月着陸/宇宙開発が、夢やロマンは別として、世の中で何の役に立つのか?
今回の「スリム」の月着陸に要した総開発費は149億円。その出所はすべて税金である。宇宙開発全体(偵察衛星も含む)の予算規模は6000億円。夢やロマンも結構だが、福祉など別の用途に使ったほうが社会の役に立つのではないかという意見は出て当然だろう。
人工衛星、特に宇宙探査機は、打ち上げ時の重量制限による軽量化と、長期間宇宙空間の真空と高温、低温という厳しい環境にさらされるため高い耐久性と信頼性を求められる。宇宙探査機を設計・製造する際に培われた高度な先端技術とノウハウは、水平展開され他の人工衛星や、波及して他の産業にも活かされる。

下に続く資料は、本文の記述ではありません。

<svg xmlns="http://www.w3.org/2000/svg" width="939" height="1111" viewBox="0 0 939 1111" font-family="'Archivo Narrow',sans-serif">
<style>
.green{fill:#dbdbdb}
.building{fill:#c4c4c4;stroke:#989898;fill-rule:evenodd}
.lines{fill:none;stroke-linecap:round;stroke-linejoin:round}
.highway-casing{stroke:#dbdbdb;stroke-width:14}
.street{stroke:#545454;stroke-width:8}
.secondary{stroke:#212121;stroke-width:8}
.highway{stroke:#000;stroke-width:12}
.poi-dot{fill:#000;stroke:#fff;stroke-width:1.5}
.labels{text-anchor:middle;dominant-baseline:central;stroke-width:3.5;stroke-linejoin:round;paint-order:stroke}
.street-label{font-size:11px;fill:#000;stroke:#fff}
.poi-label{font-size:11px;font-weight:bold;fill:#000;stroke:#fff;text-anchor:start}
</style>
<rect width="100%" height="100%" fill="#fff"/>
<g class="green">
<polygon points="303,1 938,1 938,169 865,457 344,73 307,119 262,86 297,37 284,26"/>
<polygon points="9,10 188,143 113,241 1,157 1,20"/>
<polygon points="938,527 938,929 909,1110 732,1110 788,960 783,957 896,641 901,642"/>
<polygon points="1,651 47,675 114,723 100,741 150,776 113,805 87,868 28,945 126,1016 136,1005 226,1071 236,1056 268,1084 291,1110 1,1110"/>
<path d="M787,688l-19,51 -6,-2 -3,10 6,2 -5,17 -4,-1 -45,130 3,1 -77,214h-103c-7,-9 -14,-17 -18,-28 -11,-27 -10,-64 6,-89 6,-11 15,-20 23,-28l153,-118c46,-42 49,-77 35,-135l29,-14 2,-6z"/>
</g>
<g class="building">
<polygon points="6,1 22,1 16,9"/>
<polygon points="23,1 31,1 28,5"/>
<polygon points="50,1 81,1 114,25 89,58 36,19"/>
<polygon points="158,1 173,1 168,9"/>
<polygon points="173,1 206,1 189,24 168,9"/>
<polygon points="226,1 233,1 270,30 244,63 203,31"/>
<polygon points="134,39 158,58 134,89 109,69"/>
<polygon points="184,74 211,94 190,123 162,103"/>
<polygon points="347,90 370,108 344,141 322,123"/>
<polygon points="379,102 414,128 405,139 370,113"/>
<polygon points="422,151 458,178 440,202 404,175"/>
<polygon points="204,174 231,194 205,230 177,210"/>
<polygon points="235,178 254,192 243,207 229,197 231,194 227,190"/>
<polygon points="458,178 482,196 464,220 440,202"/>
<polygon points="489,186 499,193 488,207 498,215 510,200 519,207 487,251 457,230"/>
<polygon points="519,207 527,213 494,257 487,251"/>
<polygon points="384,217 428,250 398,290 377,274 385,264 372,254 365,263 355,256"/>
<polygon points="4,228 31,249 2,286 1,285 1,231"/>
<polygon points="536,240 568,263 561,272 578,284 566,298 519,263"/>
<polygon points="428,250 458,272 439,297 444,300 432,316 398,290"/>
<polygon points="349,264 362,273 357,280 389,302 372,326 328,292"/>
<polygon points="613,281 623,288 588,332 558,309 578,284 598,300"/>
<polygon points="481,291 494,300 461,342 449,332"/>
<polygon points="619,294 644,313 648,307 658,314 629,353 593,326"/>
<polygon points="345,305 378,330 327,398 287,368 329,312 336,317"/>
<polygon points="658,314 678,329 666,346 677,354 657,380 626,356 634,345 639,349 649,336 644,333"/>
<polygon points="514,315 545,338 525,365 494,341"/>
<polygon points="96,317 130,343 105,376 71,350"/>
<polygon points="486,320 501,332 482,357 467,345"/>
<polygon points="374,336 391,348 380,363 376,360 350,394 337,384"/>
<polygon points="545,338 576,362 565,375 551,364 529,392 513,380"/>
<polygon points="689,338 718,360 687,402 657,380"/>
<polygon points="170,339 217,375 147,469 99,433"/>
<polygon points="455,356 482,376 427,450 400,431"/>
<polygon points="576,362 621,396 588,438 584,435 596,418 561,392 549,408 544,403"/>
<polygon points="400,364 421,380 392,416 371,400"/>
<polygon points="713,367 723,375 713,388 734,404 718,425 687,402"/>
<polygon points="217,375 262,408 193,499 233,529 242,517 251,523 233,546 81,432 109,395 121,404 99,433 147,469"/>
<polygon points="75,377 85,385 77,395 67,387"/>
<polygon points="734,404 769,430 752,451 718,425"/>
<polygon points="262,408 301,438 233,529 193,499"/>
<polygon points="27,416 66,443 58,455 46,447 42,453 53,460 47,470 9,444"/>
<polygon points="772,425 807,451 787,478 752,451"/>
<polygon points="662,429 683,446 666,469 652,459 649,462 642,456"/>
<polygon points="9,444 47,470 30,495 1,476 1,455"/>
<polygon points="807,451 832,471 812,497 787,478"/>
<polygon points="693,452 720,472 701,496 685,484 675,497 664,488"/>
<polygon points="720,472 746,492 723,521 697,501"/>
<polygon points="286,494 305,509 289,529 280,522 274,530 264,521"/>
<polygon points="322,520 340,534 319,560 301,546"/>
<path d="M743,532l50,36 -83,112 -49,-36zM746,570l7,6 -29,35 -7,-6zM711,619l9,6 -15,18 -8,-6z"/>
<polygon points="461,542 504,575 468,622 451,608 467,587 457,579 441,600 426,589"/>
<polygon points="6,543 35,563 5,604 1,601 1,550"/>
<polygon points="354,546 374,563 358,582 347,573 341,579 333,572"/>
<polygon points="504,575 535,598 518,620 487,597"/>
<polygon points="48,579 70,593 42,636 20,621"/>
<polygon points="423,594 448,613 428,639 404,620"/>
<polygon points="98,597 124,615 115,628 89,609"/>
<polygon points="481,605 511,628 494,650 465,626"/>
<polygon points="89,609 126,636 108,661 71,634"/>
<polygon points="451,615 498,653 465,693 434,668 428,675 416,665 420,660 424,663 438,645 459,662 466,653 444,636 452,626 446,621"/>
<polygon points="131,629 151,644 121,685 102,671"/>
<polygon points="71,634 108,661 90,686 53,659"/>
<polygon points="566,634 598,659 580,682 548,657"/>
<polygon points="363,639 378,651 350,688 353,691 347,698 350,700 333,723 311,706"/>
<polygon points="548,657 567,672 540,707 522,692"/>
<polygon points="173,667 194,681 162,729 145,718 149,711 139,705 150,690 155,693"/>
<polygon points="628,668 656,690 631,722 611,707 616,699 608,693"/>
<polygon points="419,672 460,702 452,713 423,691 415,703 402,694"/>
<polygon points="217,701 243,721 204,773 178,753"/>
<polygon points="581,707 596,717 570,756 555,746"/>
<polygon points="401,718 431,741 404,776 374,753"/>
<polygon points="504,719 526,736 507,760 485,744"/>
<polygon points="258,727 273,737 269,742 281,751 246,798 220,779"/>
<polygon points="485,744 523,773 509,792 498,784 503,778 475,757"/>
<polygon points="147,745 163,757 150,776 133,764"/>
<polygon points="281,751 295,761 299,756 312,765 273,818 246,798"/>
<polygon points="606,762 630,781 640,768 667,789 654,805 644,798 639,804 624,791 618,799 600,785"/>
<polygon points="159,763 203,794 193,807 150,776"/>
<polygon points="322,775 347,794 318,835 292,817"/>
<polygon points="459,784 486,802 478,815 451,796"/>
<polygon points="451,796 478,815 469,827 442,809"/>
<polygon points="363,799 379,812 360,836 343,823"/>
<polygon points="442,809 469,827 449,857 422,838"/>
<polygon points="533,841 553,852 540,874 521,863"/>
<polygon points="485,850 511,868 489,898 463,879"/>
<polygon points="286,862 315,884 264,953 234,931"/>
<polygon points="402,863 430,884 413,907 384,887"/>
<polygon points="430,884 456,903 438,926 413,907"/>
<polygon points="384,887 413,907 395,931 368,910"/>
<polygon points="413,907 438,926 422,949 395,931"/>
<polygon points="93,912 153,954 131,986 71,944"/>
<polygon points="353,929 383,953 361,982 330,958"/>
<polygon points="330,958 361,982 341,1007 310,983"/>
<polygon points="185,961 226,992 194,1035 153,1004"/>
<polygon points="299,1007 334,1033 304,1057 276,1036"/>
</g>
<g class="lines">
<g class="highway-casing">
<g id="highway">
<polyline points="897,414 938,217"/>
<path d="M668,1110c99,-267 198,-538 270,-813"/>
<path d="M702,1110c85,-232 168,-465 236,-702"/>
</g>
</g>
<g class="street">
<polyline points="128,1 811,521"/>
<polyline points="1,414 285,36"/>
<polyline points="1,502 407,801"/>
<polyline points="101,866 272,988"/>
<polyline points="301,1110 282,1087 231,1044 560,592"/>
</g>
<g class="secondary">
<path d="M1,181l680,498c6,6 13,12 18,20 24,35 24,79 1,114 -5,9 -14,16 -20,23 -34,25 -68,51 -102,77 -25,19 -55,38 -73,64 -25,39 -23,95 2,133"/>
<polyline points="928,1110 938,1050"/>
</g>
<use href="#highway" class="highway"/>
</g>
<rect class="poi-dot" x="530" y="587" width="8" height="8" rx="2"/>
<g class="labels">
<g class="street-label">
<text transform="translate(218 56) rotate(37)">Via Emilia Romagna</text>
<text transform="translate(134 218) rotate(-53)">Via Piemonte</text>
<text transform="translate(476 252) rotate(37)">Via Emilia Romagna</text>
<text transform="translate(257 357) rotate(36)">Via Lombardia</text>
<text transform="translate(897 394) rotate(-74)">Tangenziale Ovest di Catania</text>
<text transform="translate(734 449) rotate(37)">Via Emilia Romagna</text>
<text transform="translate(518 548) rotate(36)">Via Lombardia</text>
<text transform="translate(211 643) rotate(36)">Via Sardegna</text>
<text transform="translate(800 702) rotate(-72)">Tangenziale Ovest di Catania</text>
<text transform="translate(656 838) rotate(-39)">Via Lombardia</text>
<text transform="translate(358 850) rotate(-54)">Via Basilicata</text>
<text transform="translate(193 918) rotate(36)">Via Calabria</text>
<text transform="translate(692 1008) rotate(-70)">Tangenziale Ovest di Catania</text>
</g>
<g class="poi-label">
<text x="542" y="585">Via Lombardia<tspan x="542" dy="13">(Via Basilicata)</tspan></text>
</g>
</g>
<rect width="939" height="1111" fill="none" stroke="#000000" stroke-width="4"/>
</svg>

例えば、「スリム」を設計・製造した三菱電機は気象衛星「ひまわり」を製造しており、この「ひまわり」のおかげで気象予測の精度は格段に進歩した。気象庁からの気象データを基に気象情報会社は解析し洗練化した上で、各企業に配信している。このデータに基づき、食品スーパーは来店数予測をして入荷数を調整し廃棄率を下げられる。建設企業は天候を予測しながら効率的に建設工事計画を立てられる。アパレル企業は季節の変わり目に合わせて広告を打っている。
さらに、宇宙開発で培われた技術は政府から民間企業に伝承され、米国ではスペースX社を中心に、すでに宇宙自体が巨大な民間ビジネスの場となっている。日本でも民間初の月着陸を狙うアイスペース社をはじめ多くのスタートアップ宇宙企業が生まれ、政府もこれらを支援し始めている。
消費者の目線に立てば、GPSのおかげで一般消費者もカーナビでの運転を享受でき、衛星放送によって大谷翔平のホームランを日本にいながらリアルタイムで見ることができる。このように、もはや当たり前すぎて意識もされないところで、宇宙開発の恩恵は各企業、消費者に浸透している。
月探査機「スリム」が世界に先駆けて行った「ピンポイント着陸」によって培われた高度な先端技術が、今後さらなる社会への貢献につながることを期待したい。